I was born and raised in London, Ontario, and I never went too far. I call it the prairies of Ontario because it’s the flatlands. We don’t really have hills, but we have wind, so even doing something simple like hill training means finding the steepest hill nearby and doing repeats over and over again.
I grew up going to my family’s cottage in Tobermory, right at the tip of the Bruce Peninsula, and we still have a place there. You went outside, and you were running, climbing trees, riding your bike and doing everything all day, every day. There were paths that followed the train tracks into the woods, and you kind of made your own trails as you went.
Then and Now
Now they’ve built communities and houses in a lot of these places because the cities keep spreading wider and wider and taking over. It’s getting harder to find those spaces, so now I run at Fanshawe Lake, which is the local inland lake near London, and there’s a perfect 20-kilometre loop around it. You almost have to drive or bike to get to places like that now, which is different from when I was growing up, but it still does the job.

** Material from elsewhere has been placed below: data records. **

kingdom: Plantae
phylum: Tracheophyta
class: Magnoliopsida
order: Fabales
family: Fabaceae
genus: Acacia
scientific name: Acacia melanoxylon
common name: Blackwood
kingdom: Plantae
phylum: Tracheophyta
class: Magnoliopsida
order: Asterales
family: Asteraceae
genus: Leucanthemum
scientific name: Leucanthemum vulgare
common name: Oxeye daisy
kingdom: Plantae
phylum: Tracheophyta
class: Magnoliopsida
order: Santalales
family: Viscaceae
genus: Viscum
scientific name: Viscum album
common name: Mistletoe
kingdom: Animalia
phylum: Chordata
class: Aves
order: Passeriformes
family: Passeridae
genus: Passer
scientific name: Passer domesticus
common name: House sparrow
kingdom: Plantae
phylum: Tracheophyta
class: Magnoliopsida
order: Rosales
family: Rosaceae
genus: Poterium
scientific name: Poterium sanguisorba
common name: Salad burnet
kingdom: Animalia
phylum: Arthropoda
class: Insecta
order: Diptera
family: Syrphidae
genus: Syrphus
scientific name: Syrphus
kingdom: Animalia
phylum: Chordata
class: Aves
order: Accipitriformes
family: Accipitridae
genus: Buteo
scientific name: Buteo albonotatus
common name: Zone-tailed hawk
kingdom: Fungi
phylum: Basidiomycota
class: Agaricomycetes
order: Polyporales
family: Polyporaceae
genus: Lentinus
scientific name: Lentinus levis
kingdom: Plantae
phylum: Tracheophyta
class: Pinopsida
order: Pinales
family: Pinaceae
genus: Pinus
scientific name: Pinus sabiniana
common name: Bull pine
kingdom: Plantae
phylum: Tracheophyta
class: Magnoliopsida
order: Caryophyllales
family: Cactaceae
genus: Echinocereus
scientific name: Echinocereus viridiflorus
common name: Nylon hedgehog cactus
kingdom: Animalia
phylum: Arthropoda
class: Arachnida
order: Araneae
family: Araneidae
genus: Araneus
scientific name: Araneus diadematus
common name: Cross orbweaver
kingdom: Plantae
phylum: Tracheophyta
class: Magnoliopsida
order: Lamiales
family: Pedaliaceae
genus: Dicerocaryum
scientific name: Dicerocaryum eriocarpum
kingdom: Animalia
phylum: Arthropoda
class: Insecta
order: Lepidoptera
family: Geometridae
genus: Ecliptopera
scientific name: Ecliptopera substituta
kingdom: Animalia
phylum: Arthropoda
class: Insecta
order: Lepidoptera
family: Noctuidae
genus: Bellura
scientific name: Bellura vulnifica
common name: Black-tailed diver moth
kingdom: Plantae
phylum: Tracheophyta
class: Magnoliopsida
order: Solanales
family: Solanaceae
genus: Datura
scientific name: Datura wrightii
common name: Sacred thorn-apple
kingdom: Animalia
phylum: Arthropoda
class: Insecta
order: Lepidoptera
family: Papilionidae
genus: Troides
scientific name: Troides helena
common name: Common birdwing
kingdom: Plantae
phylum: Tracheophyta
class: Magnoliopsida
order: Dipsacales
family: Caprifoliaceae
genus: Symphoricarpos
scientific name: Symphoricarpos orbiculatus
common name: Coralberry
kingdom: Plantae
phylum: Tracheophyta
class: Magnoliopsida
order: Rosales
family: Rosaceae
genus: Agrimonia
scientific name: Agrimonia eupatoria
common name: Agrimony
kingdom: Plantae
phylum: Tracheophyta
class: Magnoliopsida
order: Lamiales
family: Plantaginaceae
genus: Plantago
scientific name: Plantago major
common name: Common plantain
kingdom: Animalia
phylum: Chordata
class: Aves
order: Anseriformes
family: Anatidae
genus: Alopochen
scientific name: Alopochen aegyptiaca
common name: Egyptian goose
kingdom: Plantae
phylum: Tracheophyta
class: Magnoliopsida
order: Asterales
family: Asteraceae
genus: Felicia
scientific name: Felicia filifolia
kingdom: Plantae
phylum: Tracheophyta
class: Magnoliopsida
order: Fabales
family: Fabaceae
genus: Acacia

Running gives me the best place to sort through life, line things up and do some of my best thinking. Even when I’m on a treadmill, I can get into that groove and shut my brain off. I’m not actually turning it off, but I’m giving myself time to think, and running gives me that freedom amongst the chaos.

The Illusion
Running became something more serious for me when I started my first real career at Western University in London in 2008. I was working in information technology support, and I joined as this young guy in his early 20s who was excited to have a big career at a big place where I’d never worked before.
There were only two of us running the department, and the wife of the other person was a triathlon coach who ran a local club. She heard through him that the new guy named Spencer liked to run, so she invited me out to see how I could run.
At that point, I was a little cocky, I had a bit of a chip on my shoulder, and I was probably about 30 pounds heavier than I am now. She placed me with five or six men in their 50s and 60s, and I remember looking around and thinking, why are you putting me with all these people?
I was a little judgmental back then, but quite quickly they left me at every stop sign and every corner, and I was dry heaving trying to catch back up to them.
That was when I realized my fitness was an illusion. I thought I was in shape, but I had no idea what that really meant.